• **LISTED RECORDS**

[Start of Attachment]

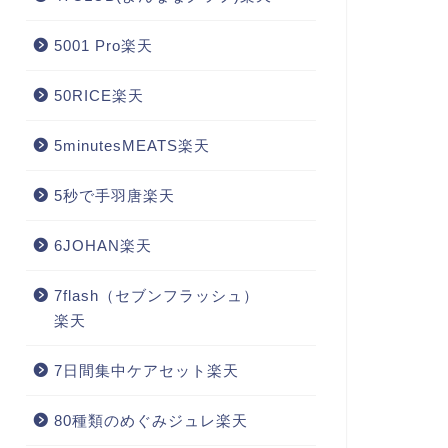
5001 Pro楽天
50RICE楽天
5minutesMEATS楽天
5秒で手羽唐楽天
6JOHAN楽天
7flash（セブンフラッシュ）
楽天
7日間集中ケアセット楽天
80種類のめぐみジュレ楽天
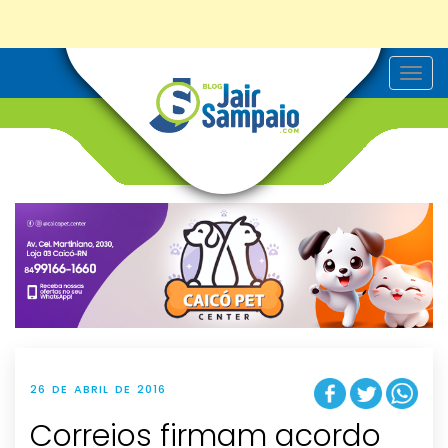
T
o
g
g
l
e
n
a
v
i
g
a
t
i
o
n
26 DE ABRIL DE 2016
Correios firmam acordo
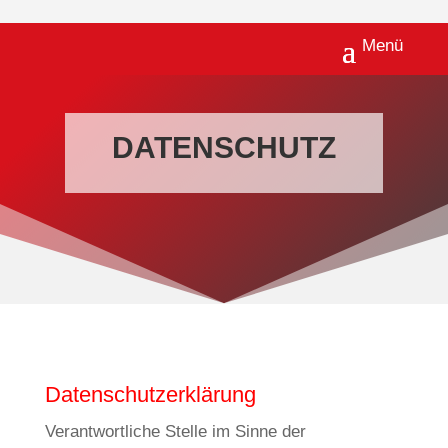
×
DATENSCHUTZ
Datenschutzerklärung
Verantwortliche Stelle im Sinne der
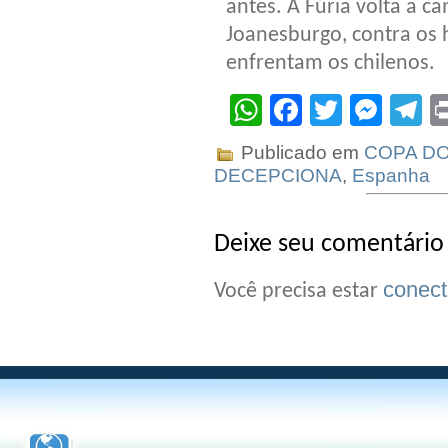
antes. A Fúria volta a c
Joanesburgo, contra os
enfrentam os chilenos.
WhatsApp
Facebook
Twitter
Mes
T
Publicado em
COPA DO
DECEPCIONA
,
Espanha
Deixe seu comentário
conec
Você precisa estar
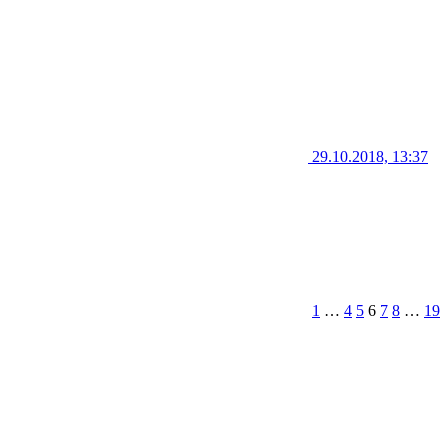
29.10.2018, 13:37
1
…
4
5
6
7
8
…
19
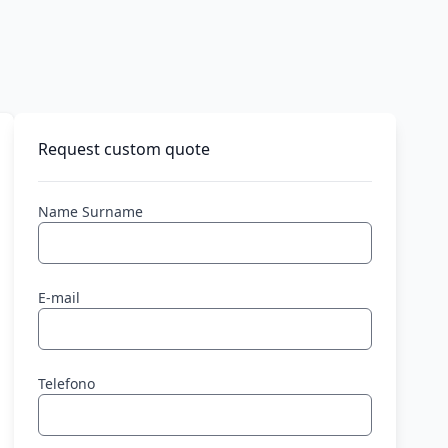
Request custom quote
Name Surname
E-mail
Telefono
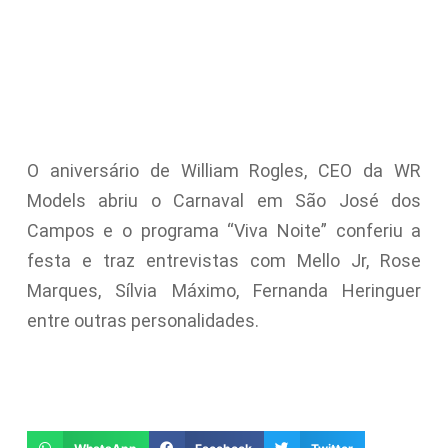
O aniversário de William Rogles, CEO da WR
Models abriu o Carnaval em São José dos
Campos e o programa “Viva Noite” conferiu a
festa e traz entrevistas com Mello Jr, Rose
Marques, Sílvia Máximo, Fernanda Heringuer
entre outras personalidades.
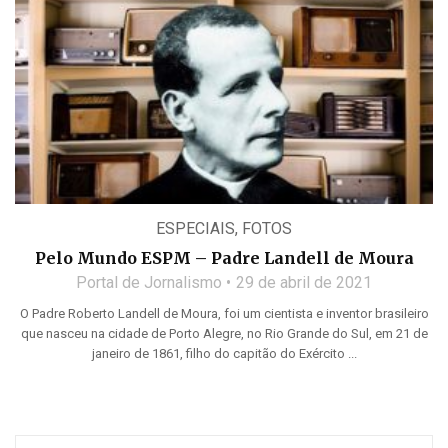
ESPECIAIS
,
FOTOS
Pelo Mundo ESPM – Padre Landell de Moura
Portal de Jornalismo
29 de abril de 2021
O Padre Roberto Landell de Moura, foi um cientista e inventor brasileiro
que nasceu na cidade de Porto Alegre, no Rio Grande do Sul, em 21 de
janeiro de 1861, filho do capitão do Exército ...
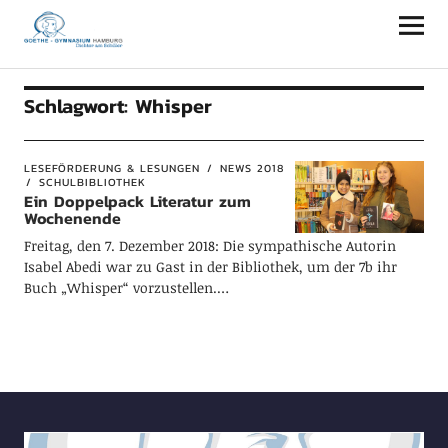
Goethe-Gymnasium Hamburg
Schlagwort:
Whisper
LESEFÖRDERUNG & LESUNGEN
NEWS 2018
SCHULBIBLIOTHEK
Ein Doppelpack Literatur zum
Wochenende
Freitag, den 7. Dezember 2018: Die sympathische Autorin
Isabel Abedi war zu Gast in der Bibliothek, um der 7b ihr
Buch „Whisper“ vorzustellen.…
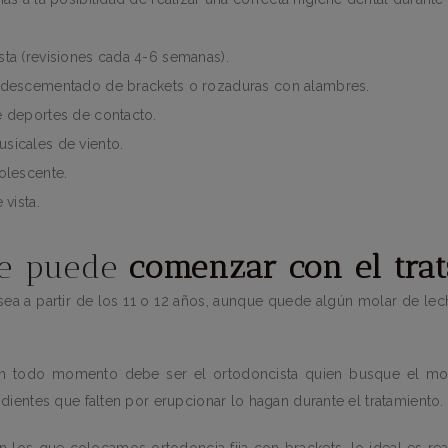
sta (revisiones cada 4-6 semanas).
r descementado de brackets o rozaduras con alambres.
e deportes de contacto.
sicales de viento.
olescente.
 vista.
se puede
comenzar con el tra
a a partir de los 11 o 12 años, aunque quede algún molar de lec
en todo momento debe ser el ortodoncista quien busque el m
ientes que falten por erupcionar lo hagan durante el tratamiento.
n los que colocamos ortodoncia fija con brackets, lo ideal es rea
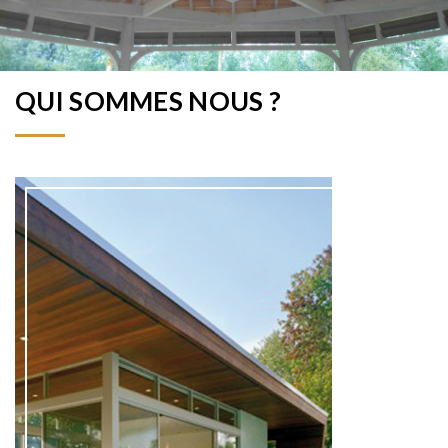
QUI SOMMES NOUS ?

[End of Attachment]

• **REQUIRED ACTION**
What is needed is the whole listing again, exactly as written, with the images left out.

• **THE COMPLETED TASK**
5001 Pro楽天
50RICE楽天
5minutesMEATS楽天
5秒で手羽唐楽天
6JOHAN楽天
7flash（セブンフラッシュ）
楽天
7日間集中ケアセット楽天
80種類のめぐみジュレ楽天
T
o
g
g
l
e
n
a
v
i
g
a
t
i
o
n
26 DE ABRIL DE 2016
Correios firmam acordo
×
DATENSCHUTZ
Datenschutzerklärung
Verantwortliche Stelle im Sinne der
antes. A Fúria volta a c
Joanesburgo, contra os
enfrentam os chilenos.
WhatsApp
Facebook
Twitter
Mes
T
Publicado em
COPA DO
DECEPCIONA
,
Espanha
Deixe seu comentário
conec
Você precisa estar
29.10.2018, 13:37
1
…
4
5
6
7
8
…
19
Request custom quote
Name Surname
E-mail
Telefono
O aniversário de William Rogles, CEO da WR
Models abriu o Carnaval em São José dos
Campos e o programa “Viva Noite” conferiu a
festa e traz entrevistas com Mello Jr, Rose
Marques, Sílvia Máximo, Fernanda Heringuer
entre outras personalidades.
ESPECIAIS
,
FOTOS
Pelo Mundo ESPM – Padre Landell de Moura
Portal de Jornalismo
29 de abril de 2021
O Padre Roberto Landell de Moura, foi um cientista e inventor brasileiro
que nasceu na cidade de Porto Alegre, no Rio Grande do Sul, em 21 de
janeiro de 1861, filho do capitão do Exército ...
Goethe-Gymnasium Hamburg
Schlagwort:
Whisper
LESEFÖRDERUNG & LESUNGEN
NEWS 2018
SCHULBIBLIOTHEK
Ein Doppelpack Literatur zum
Wochenende
Freitag, den 7. Dezember 2018: Die sympathische Autorin
Isabel Abedi war zu Gast in der Bibliothek, um der 7b ihr
Buch „Whisper“ vorzustellen.…
sta (revisiones cada 4-6 semanas).
r descementado de brackets o rozaduras con alambres.
e deportes de contacto.
sicales de viento.
olescente.
 vista.
se puede
comenzar con el tra
a a partir de los 11 o 12 años, aunque quede algún molar de lec
en todo momento debe ser el ortodoncista quien busque el m
ientes que falten por erupcionar lo hagan durante el tratamiento.
n los que colocamos ortodoncia fija con brackets, lo ideal es rea
QUI SOMMES NOUS ?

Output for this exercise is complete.